Render each line of the records below as a JSON list of strings, one string per line, omitting any blank lines.

**** Exercise materials ****

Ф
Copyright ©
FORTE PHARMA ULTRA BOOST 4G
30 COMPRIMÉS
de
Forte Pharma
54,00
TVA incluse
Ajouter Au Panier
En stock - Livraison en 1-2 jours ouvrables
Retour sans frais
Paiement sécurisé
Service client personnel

****

* **Result of this exercise**:
[
  "Ф",
  "Copyright ©",
  "FORTE PHARMA ULTRA BOOST 4G",
  "30 COMPRIMÉS",
  "de",
  "Forte Pharma",
  "54,00",
  "TVA incluse",
  "Ajouter Au Panier",
  "En stock - Livraison en 1-2 jours ouvrables",
  "Retour sans frais",
  "Paiement sécurisé",
  "Service client personnel"
]